Education as Human Development

Schools should be in the “business of human development”: cultivating kind, purposeful, responsible humans rather than chasing test scores.

Through the story of Auntie Pua, Susannah stresses that every learner has gifts—like spearfishing—that may not fit traditional school categories.

Hawaiian Concepts: Aloha, ha (breath/well-being), and pilina (relationships) frame education as honoring each person’s gifts and community strengths.

Global Competencies & Core Capacities

Connecting themes from the whole 24 hours to global frameworks (OECD/PISA), she highlights four essential, future-relevant capacities:

  • Critical Thinking: Before, during, and after using AI.
  • Compassion: The biggest current deficit.
  • Curiosity: Protecting it instead of “schooling it out”.
  • Adaptability: Learning as the world changes.

AI & The Living Ecosystem

AI as Amplifier

AI is a powerful enabler when anchored in ethics. It doesn’t replace us, but people who know how to use it may replace those who don’t.
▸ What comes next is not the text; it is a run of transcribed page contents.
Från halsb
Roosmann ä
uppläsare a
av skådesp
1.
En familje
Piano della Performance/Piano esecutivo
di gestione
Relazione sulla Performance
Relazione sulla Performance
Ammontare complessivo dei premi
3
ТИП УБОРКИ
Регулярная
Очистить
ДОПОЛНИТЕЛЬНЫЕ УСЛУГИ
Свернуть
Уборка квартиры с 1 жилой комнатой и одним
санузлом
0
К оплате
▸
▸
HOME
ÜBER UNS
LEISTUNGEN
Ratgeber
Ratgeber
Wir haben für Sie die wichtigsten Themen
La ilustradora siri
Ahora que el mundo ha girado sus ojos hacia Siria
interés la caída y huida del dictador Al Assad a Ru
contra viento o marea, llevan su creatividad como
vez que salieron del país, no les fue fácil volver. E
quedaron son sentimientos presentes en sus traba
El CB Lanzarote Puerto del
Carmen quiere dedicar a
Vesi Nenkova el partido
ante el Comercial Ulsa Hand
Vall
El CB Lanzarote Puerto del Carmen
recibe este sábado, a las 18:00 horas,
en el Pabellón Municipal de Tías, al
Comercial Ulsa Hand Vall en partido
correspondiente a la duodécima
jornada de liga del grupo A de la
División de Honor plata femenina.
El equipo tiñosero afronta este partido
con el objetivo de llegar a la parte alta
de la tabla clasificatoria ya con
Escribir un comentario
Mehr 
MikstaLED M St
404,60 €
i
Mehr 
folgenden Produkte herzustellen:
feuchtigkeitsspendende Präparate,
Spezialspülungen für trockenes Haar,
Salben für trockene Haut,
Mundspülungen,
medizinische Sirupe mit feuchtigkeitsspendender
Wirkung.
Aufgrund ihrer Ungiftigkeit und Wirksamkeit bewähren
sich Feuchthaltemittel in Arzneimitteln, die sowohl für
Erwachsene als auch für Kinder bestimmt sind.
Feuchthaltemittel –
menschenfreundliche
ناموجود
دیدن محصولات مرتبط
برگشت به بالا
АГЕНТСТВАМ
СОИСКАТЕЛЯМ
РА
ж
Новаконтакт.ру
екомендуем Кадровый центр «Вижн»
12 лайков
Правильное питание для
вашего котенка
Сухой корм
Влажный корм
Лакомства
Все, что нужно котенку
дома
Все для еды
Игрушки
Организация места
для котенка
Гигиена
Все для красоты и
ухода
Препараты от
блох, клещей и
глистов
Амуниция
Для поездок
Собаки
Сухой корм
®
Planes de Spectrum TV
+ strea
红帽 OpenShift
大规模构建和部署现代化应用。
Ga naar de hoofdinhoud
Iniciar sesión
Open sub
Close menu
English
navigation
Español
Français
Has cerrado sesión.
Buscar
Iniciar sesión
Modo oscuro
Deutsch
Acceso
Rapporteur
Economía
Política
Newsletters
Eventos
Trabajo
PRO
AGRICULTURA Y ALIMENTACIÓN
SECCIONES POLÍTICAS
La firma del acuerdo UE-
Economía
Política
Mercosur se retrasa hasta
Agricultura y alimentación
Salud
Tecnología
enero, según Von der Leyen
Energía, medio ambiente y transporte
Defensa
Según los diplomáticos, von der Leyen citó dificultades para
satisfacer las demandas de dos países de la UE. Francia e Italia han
Hawaii as Ecosystem: A single statewide system collaborating with charter/independent networks. Deep community partnerships (e.g., restoring ancient fishponds) address real issues like food security.

Solutionary Projects & Philanthropy

Drawing on the Institute for Humane Education, students tackle real issues through research, empathy, and action. Even primary students can design solutions.

Youth Philanthropy: The Hawai‘i Center for Youth Philanthropy invites young people to define “value, worth and wealth” and direct funding to locally defined needs.

Mission as Keel, Not Anchor

For schools, a mission should be a keel (guiding forward movement) rather than an anchor (holding back).

The Invitation

This is a decade of disruption. Educators must shift from gatekeepers of knowledge to guardians of critical thinking and hope.

Practical Advice

When things feel stuck, go outside, look at the land/ocean, breathe, and imagine better possibilities.